I believe it was U.S. President, Harry Truman, who once said he was tired of hearing from “two-handed-economists”. It seems that at the Bank of Canada two-handed economists continue to hold sway. Not unexpectedly, the Bank of Canada announced that it will hold its policy rate at 1.25 per cent. The Bank cited several factors that, on the one hand, are positive and several factors that, on the other hand, are restraining the economy. To be fair, these are not easy times for central bankers as they try to steer a course for interest rates at a time when economic uncertainty has rarely been greater. So, it is understandable why the Bank is so cautious about rate changes in the future.
On the one hand, the Bank looks to Canadian exports to strengthen in response to what they believe will be continued growth in the international markets. On the other hand, exports will not recover, sufficiently, the ground lost during the second half of 2017. Oil exports are constrained by transportation bottlenecks within Canada and also because of large price discounts on non-conventional oil. Canada continues to run trade deficits which are expected to keep economic growth in check.
On the one hand, the Bank is somewhat buoyed by a steady increase in business capital investment, as borne out from its recent survey. This should add to capacity in key sectors and in the economy more generally. Canada lost nearly 10 per cent of its industrial capacity in the recession of 2008-9 and has been slowly recovering. On the other hand, the growth in capital formation is held back by “ongoing competitiveness challenges and uncertainty surrounding U.S. trade policies”. The Governor in his press conference noted that the “export/investment nexus” is what is hindering economic growth.

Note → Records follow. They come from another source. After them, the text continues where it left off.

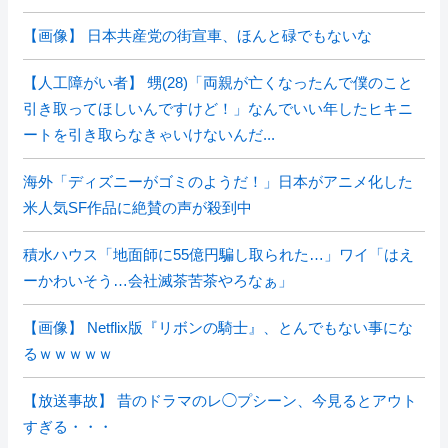
【画像】 日本共産党の街宣車、ほんと碌でもないな
【人工障がい者】 甥(28)「両親が亡くなったんで僕のこと
引き取ってほしいんですけど！」なんでいい年したヒキニ
ートを引き取らなきゃいけないんだ...
海外「ディズニーがゴミのようだ！」日本がアニメ化した
米人気SF作品に絶賛の声が殺到中
積水ハウス「地面師に55億円騙し取られた…」ワイ「はえ
ーかわいそう…会社滅茶苦茶やろなぁ」
【画像】 Netflix版『リボンの騎士』、とんでもない事にな
るｗｗｗｗｗ
【放送事故】 昔のドラマのレ◯プシーン、今見るとアウト
すぎる・・・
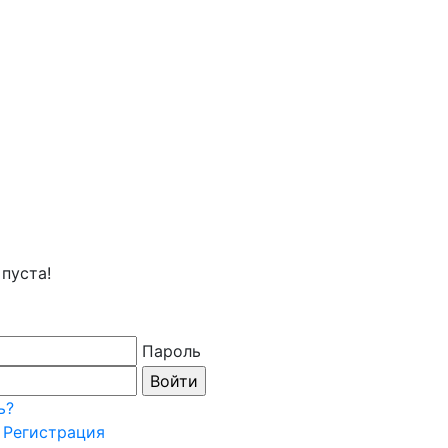
пуста!
Пароль
ь?
Регистрация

On the one hand, Bank believes the country is approaching its 2 per cent inflation target, as excess capacity is take up, signaling the possible need for higher interest rates. On the other, the volatility in energy prices and recent increases in minimum wages “will likely cause inflation in 2018 to be modestly higher … than the 2 per cent target…”. In other words, the Bank is prepared to breach the 2 per cent target, in recognition of these temporary conditions.